Monkey Shoulder is inexpensive, extremely so for how tasty it is. It’s a blend of multiple Speyside distilleries. Drinks very much like bourbon, with lots of vanilla.
Blended Grain Scotch
Blended grain whisky is a combination of two or more grain whiskies from different distilleries.
Probably unsurprisingly, blended Scotch is a mixture of at least one single malt whisky and at least one single grain whisky. About 90% of the whisky made in Scotland is blended.
Johnnie Walker Black
Carrying a 12-year aged statement, Johnnie Walker Black blends more than 30 types of whiskies from across Scotland together. The result is a Scotch nearly synonymous with the spirit. Black Label is complex with sweet, smoky and fruity notes from the many whiskies that go into it.
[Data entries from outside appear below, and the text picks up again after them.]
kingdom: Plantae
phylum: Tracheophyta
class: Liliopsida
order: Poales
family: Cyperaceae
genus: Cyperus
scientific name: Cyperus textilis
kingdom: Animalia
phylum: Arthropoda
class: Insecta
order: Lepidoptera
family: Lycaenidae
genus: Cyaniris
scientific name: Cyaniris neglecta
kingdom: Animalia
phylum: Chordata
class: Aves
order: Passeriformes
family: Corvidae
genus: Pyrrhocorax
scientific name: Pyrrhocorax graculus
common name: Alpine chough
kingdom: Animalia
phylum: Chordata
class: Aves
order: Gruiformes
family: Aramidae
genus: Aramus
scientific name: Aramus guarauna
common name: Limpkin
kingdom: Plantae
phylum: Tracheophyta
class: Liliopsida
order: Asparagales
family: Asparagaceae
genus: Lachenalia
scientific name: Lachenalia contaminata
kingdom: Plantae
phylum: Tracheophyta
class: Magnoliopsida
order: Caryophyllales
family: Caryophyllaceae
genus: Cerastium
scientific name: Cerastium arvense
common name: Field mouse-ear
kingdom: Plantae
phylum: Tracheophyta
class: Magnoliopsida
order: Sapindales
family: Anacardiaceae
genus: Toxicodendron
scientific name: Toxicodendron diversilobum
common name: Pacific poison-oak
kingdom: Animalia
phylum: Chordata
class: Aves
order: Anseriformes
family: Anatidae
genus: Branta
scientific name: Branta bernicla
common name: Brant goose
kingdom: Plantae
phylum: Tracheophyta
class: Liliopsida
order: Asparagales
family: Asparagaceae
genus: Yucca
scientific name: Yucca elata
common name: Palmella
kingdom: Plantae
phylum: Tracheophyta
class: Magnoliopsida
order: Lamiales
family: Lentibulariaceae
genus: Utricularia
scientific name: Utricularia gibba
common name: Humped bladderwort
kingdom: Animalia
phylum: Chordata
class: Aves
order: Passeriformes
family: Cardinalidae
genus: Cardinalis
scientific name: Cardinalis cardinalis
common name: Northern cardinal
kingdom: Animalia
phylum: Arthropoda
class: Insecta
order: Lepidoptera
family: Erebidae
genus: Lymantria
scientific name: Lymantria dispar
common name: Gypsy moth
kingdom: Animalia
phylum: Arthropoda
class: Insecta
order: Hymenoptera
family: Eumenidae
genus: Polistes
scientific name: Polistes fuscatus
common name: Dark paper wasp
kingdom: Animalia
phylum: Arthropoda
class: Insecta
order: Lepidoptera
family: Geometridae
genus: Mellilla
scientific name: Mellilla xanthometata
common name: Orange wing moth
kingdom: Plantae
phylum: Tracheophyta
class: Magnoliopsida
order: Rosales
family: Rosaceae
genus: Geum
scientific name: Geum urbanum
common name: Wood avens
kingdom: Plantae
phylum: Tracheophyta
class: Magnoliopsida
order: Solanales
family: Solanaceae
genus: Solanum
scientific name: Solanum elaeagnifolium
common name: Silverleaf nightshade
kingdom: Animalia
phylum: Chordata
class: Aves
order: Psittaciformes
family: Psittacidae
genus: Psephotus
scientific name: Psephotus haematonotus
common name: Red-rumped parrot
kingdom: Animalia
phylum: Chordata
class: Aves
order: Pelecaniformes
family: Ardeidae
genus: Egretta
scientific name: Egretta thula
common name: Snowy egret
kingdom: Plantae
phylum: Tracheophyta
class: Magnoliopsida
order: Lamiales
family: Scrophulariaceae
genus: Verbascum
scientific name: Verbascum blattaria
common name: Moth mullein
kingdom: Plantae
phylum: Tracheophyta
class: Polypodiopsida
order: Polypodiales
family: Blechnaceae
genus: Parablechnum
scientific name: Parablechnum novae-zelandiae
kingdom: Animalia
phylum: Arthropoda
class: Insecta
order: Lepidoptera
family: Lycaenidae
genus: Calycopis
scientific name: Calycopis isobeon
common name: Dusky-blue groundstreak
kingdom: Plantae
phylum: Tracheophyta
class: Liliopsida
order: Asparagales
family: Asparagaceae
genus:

Perhaps the most revered region, Islay is an island off the western coast of Scotland and has nine distilleries. The island’s distilleries are actually broken up into north and south regions, which produce different whisky notes. North is peaty and smoky, while the south is less so and often described as sweeter.
Whiskies include Ardbeg, Bowmore, Lagavulin, and Laphroaig.
The Highlands produces the most whisky in Scotland and includes nearly 50 distilleries including the distilleries in the unrecognized islands region. These whiskies are sweet and malty, according to the Scotch association.
Distilleries include Glenmorangie and Edradour, with Highland Park and Talisker calling The Islands home.
Perhaps rivaling Islay in the revered region status is Speyside, which is on the northeast corner of Scotland. Many of the distilleries in the region end up using water from the river that gives the region its name, the River Spey. It’s a recent regional designation, separating from the Highlands in 2014.
It’s a region known for smoky and sweet Scotches. Big-name distilleries like The Macallan, Glenfiddich, Balvenie, and The Glenlivet call this region of more than 50 distilleries home.
Made up of distilleries in the southern part of Scotland, the Lowlands largely produces “soft and smooth” whiskies.
Once a region with a plethora of distilleries, the small area on the western coast has lost a huge majority of those distilleries. The whisky produced in Campbeltown is often peaty and smoky.